Excerpt to read -
------------------------------------------------

If that sounds painfully familiar, you are not crazy and you are not unlovable. You are simply playing a game whose rules nobody told you. The rules reward the woman who keeps a little distance, who has a life of her own, who doesn't audition for the part of girlfriend.
Sherry Argov's microbook flips the script. The word "bitch" in the title is a wink, not an insult. It stands for a woman who refuses to shrink, who treats her own time as precious, and who, almost paradoxically, becomes the kind of woman men pursue with stubborn devotion. In the next minutes, you will hear why doing less wins more, why silence works better than nagging, and why dignity, not perfection, is the deepest form of magnetism.
There is a woman who learns a man likes Thai food and, by the third date, is searching for galangal at a specialty market. There is another who shrugs and says, "I've never tried it, you pick the place." Guess which one he is still thinking about on Wednesday.

------------------------------------------------

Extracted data
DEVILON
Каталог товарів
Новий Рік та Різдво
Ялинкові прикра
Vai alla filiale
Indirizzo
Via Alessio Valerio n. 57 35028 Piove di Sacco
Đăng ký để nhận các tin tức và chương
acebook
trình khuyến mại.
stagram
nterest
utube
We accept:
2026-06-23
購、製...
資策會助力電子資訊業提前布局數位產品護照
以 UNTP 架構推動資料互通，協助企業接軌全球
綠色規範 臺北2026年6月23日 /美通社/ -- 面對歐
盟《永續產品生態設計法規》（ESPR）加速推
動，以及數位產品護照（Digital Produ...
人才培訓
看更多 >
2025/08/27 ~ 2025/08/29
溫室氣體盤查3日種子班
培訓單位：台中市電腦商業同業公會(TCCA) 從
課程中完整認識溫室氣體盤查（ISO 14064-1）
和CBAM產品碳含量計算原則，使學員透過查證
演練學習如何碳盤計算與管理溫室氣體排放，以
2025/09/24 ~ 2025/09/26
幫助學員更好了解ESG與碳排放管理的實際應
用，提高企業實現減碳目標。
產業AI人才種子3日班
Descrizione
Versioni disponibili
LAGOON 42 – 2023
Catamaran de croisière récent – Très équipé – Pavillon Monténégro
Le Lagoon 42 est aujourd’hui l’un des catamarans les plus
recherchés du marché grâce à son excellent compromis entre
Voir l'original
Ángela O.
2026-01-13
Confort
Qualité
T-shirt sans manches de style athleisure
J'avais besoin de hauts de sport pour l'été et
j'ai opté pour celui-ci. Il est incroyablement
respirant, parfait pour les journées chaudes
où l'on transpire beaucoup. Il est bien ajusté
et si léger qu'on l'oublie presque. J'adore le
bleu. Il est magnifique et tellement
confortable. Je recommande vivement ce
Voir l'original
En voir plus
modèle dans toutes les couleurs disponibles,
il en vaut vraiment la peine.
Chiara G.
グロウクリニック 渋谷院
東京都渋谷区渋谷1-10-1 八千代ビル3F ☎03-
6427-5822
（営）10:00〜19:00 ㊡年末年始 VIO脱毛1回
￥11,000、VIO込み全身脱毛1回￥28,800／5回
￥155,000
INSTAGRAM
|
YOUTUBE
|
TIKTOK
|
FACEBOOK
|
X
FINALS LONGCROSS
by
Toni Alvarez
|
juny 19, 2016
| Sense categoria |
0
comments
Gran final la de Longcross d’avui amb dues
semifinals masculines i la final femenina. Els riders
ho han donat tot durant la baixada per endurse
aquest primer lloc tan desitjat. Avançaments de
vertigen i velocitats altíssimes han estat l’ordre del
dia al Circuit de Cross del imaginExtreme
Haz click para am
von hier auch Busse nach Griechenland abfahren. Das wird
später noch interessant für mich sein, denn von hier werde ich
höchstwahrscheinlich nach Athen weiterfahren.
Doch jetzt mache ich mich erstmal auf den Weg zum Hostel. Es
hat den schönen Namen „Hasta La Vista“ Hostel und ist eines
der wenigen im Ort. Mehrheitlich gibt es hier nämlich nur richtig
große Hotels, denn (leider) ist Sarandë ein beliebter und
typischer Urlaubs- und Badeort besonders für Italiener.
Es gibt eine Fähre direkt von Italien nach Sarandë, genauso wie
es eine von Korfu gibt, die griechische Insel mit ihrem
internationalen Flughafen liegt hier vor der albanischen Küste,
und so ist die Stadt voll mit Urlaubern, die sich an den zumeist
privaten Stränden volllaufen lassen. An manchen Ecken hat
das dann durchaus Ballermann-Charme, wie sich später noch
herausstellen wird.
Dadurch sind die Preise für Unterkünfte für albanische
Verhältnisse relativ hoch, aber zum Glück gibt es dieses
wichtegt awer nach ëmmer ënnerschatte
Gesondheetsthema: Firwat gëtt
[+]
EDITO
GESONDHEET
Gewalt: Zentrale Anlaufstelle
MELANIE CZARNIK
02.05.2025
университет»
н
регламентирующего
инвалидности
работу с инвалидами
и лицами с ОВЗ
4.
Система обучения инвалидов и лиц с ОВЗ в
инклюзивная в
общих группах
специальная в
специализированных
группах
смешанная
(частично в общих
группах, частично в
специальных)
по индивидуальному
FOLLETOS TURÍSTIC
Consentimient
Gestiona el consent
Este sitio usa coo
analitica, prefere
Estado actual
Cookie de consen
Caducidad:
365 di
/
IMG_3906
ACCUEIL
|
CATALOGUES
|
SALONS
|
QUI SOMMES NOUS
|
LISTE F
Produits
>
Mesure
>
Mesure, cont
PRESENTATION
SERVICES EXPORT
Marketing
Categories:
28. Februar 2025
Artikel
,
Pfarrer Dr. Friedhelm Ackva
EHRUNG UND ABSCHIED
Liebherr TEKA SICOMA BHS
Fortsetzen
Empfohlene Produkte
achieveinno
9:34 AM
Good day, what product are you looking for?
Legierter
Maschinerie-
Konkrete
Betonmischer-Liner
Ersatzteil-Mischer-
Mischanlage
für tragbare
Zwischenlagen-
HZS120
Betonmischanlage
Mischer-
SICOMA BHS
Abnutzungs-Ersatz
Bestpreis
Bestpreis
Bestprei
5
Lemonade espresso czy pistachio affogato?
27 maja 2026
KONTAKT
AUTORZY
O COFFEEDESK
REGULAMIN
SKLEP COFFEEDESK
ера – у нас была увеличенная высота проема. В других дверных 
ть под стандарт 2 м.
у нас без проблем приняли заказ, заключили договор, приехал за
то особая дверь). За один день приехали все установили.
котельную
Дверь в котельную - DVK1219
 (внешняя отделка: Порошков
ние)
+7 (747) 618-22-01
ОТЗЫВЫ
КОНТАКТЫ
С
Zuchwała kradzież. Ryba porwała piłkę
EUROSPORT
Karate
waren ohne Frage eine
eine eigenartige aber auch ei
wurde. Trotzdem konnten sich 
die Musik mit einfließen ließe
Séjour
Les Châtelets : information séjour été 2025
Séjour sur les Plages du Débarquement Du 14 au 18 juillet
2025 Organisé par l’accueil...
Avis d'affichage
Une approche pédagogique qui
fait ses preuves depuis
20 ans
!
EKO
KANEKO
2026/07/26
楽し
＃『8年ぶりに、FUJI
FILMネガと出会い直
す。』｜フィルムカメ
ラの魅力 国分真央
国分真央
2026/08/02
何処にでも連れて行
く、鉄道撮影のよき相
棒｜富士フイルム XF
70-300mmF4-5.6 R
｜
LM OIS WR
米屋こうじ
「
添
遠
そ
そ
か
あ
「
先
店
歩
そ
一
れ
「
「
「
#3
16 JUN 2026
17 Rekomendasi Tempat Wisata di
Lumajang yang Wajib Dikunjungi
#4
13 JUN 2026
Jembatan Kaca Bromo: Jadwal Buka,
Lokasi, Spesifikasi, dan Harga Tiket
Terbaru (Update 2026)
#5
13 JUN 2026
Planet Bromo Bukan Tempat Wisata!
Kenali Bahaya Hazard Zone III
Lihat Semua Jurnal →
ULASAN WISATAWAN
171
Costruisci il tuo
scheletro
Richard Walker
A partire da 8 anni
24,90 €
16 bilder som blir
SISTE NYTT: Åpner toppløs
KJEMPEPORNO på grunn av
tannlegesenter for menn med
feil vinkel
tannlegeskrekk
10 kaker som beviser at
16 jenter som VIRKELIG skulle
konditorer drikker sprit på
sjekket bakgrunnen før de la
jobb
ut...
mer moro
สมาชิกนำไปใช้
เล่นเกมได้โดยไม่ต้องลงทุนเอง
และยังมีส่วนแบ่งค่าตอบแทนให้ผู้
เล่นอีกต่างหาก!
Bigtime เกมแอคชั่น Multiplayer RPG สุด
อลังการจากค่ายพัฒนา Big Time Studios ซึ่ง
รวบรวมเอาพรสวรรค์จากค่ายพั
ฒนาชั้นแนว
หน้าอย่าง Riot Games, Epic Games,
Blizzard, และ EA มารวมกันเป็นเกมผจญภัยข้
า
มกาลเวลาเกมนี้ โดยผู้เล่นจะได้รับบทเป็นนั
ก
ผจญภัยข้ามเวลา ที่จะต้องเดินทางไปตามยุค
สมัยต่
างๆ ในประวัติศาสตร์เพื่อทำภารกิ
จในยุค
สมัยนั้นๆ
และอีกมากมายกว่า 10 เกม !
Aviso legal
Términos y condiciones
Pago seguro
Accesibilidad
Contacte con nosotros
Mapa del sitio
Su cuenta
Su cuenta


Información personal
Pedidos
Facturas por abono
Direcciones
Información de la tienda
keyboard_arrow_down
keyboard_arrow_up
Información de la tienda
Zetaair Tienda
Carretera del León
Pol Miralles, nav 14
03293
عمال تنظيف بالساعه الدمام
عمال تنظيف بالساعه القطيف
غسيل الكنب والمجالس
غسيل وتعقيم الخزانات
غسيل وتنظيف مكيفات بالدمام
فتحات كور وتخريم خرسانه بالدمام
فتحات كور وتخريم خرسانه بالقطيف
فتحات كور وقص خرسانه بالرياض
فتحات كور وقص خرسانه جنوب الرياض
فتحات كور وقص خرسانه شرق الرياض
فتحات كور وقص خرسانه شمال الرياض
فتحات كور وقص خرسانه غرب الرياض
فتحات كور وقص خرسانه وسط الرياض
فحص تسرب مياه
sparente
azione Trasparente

------------------------------------------------

Do the following statements agree with the excerpt on Sherry Argov's microbook? Answer yes or no for each, quoting the words of the excerpt that decide it.
1. The word "bitch" in the title is meant as an insult.
2. Silence works better than nagging.
3. One woman is searching for galangal at a specialty market by the third date.
None of this data matters here.

1. No: "The word "bitch" in the title is a wink, not an insult."
2. Yes: "why silence works better than nagging"
3. Yes: "by the third date, is searching for galangal at a specialty market"